Die OECD empfiehlt Österreich die Einführung steuerlicher Anreize für Eigenkapitalbildung und Gewinneinbehaltung, "zur Förderung von Unternehmensfinanzierungsoptionen, die keine Schulden verursachen".

Erhebliche Abwärtsrisiken

Die Projektionen seien mit erheblichen Abwärtsrisiken behaftet, warnt die OECD. Werden etwa die Reisebeschränkungen nicht aufgehoben, könnte der Aufschwung des Gastgewerbes ausbleiben. An diesem hängen aber 10 Prozent der Arbeitsplätze. Wenn die "überhöhte Ersparnisbildung" der privaten Haushalte nicht so rasch zurückgeht wie angenommen, würde der private Konsum nicht anspringen.

In der Corona-Krise kame in Österreich zu einem massiven Konsumeinbruch. Im Jahr 2020 ist infolgedessen die Sparquote gegenüber dem Jahr davor auf 14,5 Prozent geklettert. Und war somit doppelt so hoch wie im Jahr 2019.

"Die staatlichen Stellen sollten sich bereithalten, für zusätzliche Impulse zu sorgen, falls Abwärtsrisiken eintreten" empfiehlt die OECD. Ein nachhaltiges Wachstum könnte durch gut gezielte Erhöhungen der öffentlichen Ausgaben für die digitale Infrastruktur und den Klimaschutz gefördert werden.

Zu empfehlen seien auch zusätzliche öffentliche Ausgaben, mit denen die Ausstattung der Schulen und Universitäten mit digitalem Lehrmaterial verbessert und die Zahl der Lehrkräfte auf allen Bildungsstufen erhöht würde.

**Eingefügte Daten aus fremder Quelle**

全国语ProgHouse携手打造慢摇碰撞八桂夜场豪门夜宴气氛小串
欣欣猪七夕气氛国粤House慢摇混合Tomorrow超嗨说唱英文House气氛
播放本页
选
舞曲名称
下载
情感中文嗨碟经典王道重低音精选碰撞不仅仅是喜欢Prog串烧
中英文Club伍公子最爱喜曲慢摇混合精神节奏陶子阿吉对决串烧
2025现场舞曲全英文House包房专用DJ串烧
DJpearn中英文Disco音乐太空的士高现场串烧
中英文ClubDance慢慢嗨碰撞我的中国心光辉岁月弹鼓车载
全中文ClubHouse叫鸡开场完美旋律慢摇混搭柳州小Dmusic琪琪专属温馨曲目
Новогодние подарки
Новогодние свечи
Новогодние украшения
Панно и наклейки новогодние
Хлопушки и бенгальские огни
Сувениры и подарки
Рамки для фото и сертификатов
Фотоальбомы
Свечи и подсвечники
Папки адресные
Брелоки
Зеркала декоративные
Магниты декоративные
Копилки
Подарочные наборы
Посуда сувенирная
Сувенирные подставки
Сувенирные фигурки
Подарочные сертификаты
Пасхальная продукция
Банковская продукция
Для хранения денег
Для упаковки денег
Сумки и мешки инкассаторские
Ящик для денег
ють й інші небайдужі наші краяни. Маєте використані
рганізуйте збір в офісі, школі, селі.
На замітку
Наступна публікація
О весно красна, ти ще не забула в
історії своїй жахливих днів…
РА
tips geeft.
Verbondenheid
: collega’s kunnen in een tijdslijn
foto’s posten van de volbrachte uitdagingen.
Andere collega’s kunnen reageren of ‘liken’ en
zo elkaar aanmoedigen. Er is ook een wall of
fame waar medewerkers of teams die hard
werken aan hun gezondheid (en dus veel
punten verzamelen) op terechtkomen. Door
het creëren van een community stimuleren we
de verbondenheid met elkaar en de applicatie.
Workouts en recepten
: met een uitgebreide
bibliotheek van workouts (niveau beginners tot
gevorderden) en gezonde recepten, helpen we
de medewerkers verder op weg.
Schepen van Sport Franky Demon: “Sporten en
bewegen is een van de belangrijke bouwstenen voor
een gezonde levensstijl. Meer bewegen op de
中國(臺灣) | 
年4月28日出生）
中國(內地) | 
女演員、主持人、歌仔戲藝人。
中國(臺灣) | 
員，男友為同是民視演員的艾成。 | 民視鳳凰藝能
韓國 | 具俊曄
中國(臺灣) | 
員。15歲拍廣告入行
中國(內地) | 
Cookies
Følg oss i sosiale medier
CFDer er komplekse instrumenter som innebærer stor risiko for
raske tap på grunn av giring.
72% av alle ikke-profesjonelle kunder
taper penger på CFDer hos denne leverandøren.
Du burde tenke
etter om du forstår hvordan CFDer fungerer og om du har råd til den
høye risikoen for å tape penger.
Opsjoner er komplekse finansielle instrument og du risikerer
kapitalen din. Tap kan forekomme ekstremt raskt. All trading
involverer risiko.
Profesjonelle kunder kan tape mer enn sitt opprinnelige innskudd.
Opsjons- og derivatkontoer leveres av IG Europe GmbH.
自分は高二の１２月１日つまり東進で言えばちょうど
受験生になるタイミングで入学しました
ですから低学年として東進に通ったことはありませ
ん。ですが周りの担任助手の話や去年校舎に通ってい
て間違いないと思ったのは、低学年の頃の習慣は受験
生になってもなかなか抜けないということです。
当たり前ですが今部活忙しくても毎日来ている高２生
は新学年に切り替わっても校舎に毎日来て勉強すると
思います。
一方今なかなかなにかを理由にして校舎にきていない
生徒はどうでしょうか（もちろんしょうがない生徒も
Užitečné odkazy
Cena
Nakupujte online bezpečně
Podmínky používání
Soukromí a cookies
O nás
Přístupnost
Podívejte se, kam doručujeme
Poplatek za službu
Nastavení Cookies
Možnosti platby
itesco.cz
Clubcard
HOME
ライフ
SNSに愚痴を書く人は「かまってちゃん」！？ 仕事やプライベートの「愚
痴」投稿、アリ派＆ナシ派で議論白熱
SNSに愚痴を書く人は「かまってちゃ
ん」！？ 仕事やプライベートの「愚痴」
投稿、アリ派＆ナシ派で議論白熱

Jubel und falsche Profiteure

Vom Kanzler abwärts zeigte sich die ÖVP-Regierungsmannschaft erfreut über die neue OECD-Prognose und sieht sich in ihrer Politik bestätigt. "Das zeigt, dass die Wirtschaftshilfen funktionieren und bestätigt auch, dass wir gut durch die dritte Coronawelle gekommen sind", erklärte Bundeskanzler Sebastian Kurz (ÖVP). Finanzminister Gernot Blümel (ÖVP) und Wirtschaftsministerin Margarete Schramböck (ÖVP) pflichteten bei. "Wenn die Prognosen eintreffen, wird Österreich heuer stärker wachsen als Deutschland oder die Schweiz, obwohl das für den Tourismus so wichtige erste Quartal de facto komplett ausgefallen ist", so Blümel.

NEOS-Wirtschaftssprecher Sepp Schellhorn betonte, dass jetzt die Schritte dafür zu setzen seien, damit der Aufschwung "auch unterstützt und nachhaltig abgesichert" werden könne. "Wieder einmal spricht die OECD konkrete Empfehlungen zur Verbesserung der wirtschaftlichen Situation von KMU in Österreich aus - es braucht nun endlich auch eine Umsetzung der Maßnahmen", forderte Schellhorn mit Blick auf mehr Finanzierungsoptionen, um die zu erwartende Pleitewelle unter kleinen und mittleren Unternehmen nach Auslaufen der Hilfen und Stundungen Ende Juni abzufedern."Bis zum Herbst werden dann viele nicht durchkommen." Es wäre "unbegreiflich und verantwortungslos, wenn hier nicht rasch etwas vorgelegt wird".

Heftige Kritik an der Regierung kommt aus dem Lager der SPÖ: Wegen "schlechten Pandemiemanagements und falscher Wirtschaftshilfen" erhole sich Österreich langsamer als andere in der EU - wie etwa Italien oder Griechenland - von der Krise. Wie die NEOS sieht auch SPÖ-Wirtschaftssprecher Christoph Matznetter viele kleine und mittelgroße Unternehmen unter die Räder kommen, sobald die staatlichen Hilfszahlungen Ende Juni auslaufen. Nachfolgeregelung gibt es bis dato noch immer keine. Zudem seien "große Summen der Wirtschaftshilfen an jene Unternehmen geflossen, die sie am wenigsten brauchen".

Zu den Profiteuren der Hilfszahlungen der Bundesregierung gehörten etwa "global agierende Konzerne, die in Österreich keine Steuern zahlen, Luxushotelbetreiber oder riesige Elektrohandelsketten", so Matznetter. In Pressekonferenzen spreche die Regierung zwar "salbungsvoll von einem 'wirtschaftlichen Comback'", habe aber in Wahrheit "kein handfestes, echtes und umfangreiches Konjunkturpaket mit sinnvollen Maßnahme vorgelegt", so der Oppositionspolitiker.